O caminho, por isso, “passa por configurar com audácia o futuro, a partir do melhor do passado, sem idolatrar a tradição ou a repetir servilmente”.

“Quando as mediações não são significativas na história, na cultura e para o ser humano, algo tem de ser revisto, repensado. Foi esse o serviço que D. António realizou e nos legou”, apontou.



Presença cultural e política

As dificuldades que se colocam ao anúncio da mensagem cristã, nos nossos dias, exigem uma atenção particular à sociedade em que os cristãos se inserem. “O que torna credível o nosso discurso (...) é a maneira como funciona na prática a representação concreta do divino. Não é possível isolar o funcionamento social da fé da sua representação teológica”, precisou D. Carlos Azevedo.

Entre os desafios que se colocam à Igreja está a resposta a uma cultura “que acentua o imaginário do êxito e do poder e a exultação do gozo desmedido como únicos objectivos da vida”. “A visão positiva do prazer e a humanização da sexualidade, com pleno sentido no amor, será um modo para cada cristão se reconciliar com o desejo e evitar tantos dramas afectivos, prevenir tantas consciências desfeitas”, disse o Bispo Auxiliar de Lisboa.

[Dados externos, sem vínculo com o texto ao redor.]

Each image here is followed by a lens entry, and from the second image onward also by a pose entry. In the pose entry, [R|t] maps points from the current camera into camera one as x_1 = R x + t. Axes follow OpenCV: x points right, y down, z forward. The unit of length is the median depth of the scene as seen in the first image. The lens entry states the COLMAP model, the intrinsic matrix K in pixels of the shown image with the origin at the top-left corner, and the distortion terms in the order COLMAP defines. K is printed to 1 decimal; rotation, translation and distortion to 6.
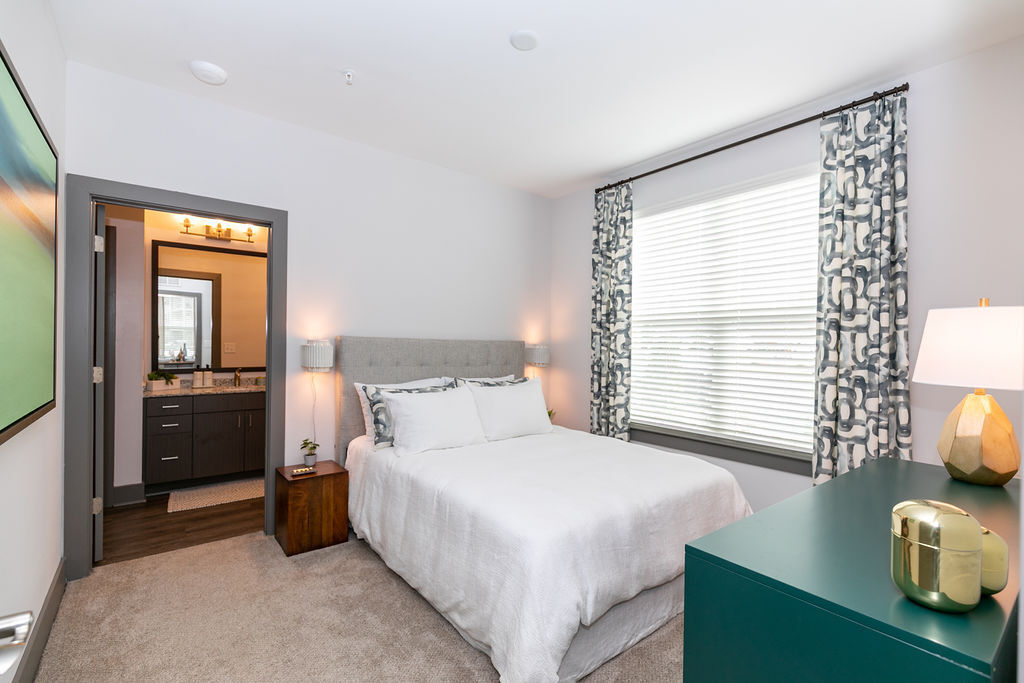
lens RADIAL K [[437.0, 0, 490.1], [0, 437.0, 343.0], [0, 0, 1]] dist [0.002124, 0.000226]
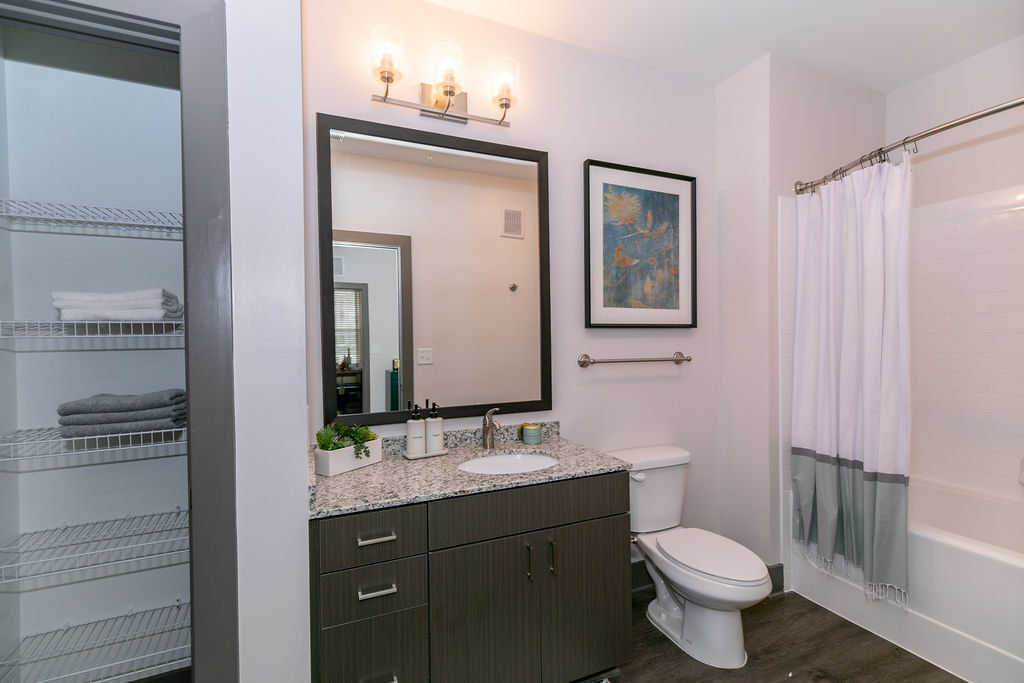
lens RADIAL K [[458.7, 0, 511.9], [0, 458.7, 345.6], [0, 0, 1]] dist [0.000736, 0.000106]
pose [[0.970071, -0.020251, -0.241976, -0.486764], [0.022629, 0.999719, 0.007051, -0.008744], [0.241766, -0.012316, 0.970257, 0.612508]]
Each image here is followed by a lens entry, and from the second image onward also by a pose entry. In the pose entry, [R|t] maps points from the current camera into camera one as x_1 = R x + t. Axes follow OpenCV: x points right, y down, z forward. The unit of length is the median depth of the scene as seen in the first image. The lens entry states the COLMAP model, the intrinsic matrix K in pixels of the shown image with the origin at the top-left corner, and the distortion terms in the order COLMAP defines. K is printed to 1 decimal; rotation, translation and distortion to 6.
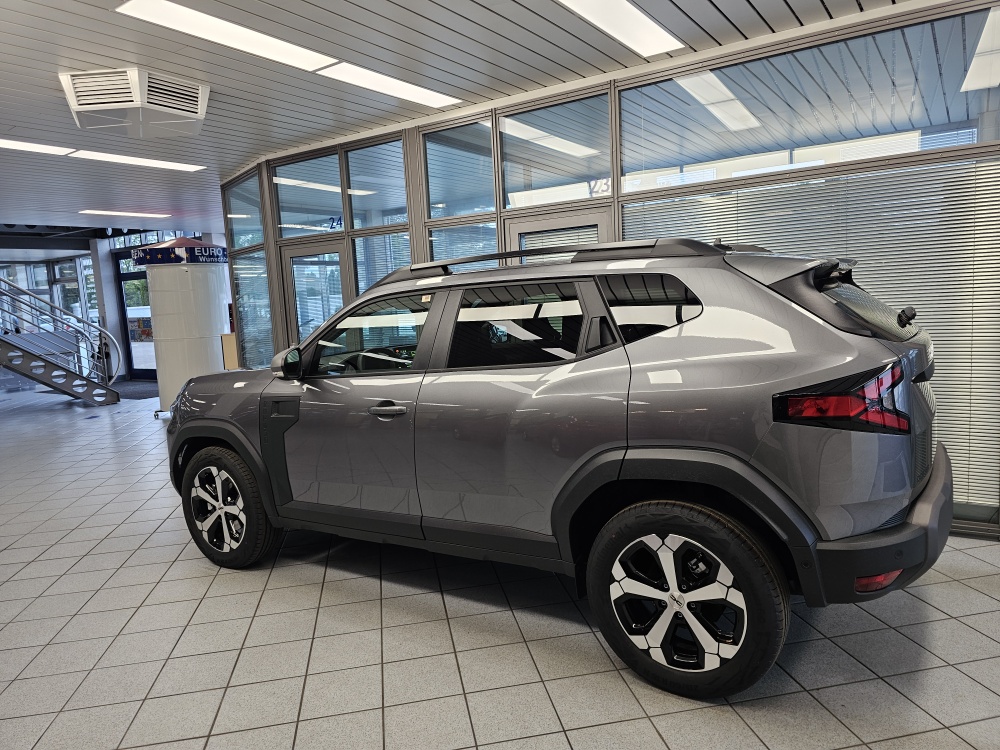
lens RADIAL K [[666.1, 0, 501.4], [0, 666.1, 367.3], [0, 0, 1]] dist [0.084522, -0.088158]
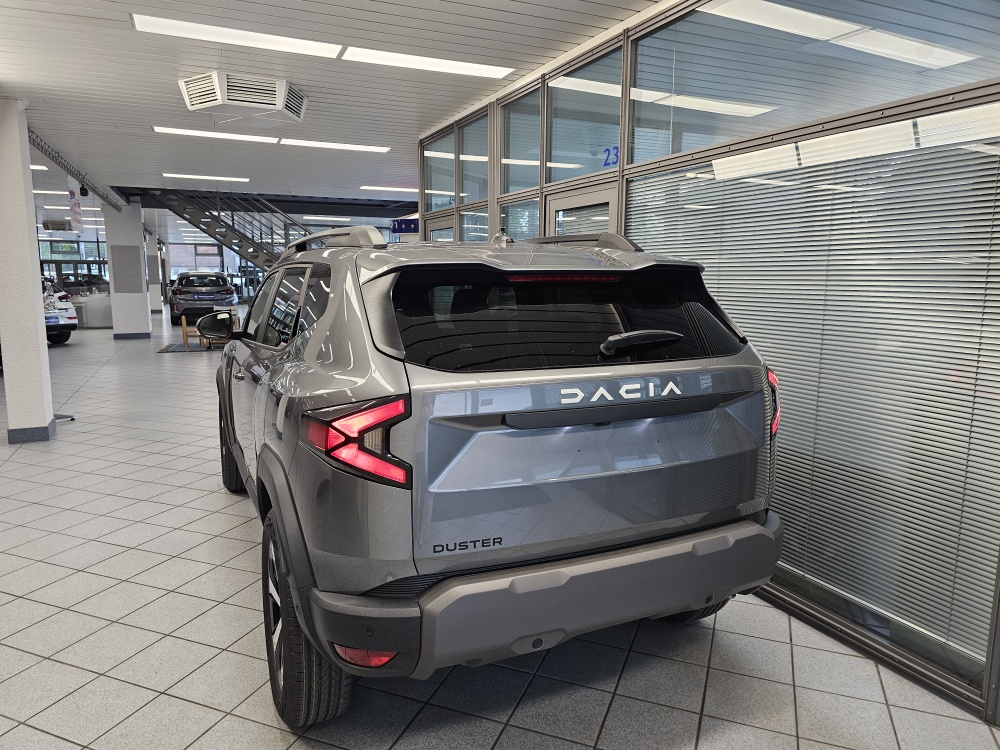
lens RADIAL K [[666.1, 0, 501.4], [0, 666.1, 367.3], [0, 0, 1]] dist [0.084522, -0.088158]
pose [[0.849193, 0.131565, -0.511432, 0.543742], [-0.108265, 0.991271, 0.075237, -0.056827], [0.516866, -0.008520, 0.856024, 0.200455]]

Na senda de D. António Ferreira Gomes, “ser cristão aqui e no futuro obriga-nos ao dever fundamental e primário de sermos livres”, explicou o membro da Comissão Científica do Congresso, alertando contra “o abuso do poder, utilizando o nome de Deus” e exigindo a tomada de posições políticas.

“D. António repetiu com clareza: «Dizer que não se faz política... é a pior maneira de a fazer»”, lembrou o prelado.

“Como educar concretamente, eficazmente, para uma cidadania participativa e responsável? Quem está a preparar a nova geração de políticos? Com que ética”, interrogou.

D. Carlos Azevedo foi ainda mais longe e deixou aos participantes no Congresso uma pergunta: “No futuro próximo, não será que teremos de apelar para a recomendação de D. António e assumirmos ser «desobedientes civis às dominações ilegítimas e às leis injustas»”.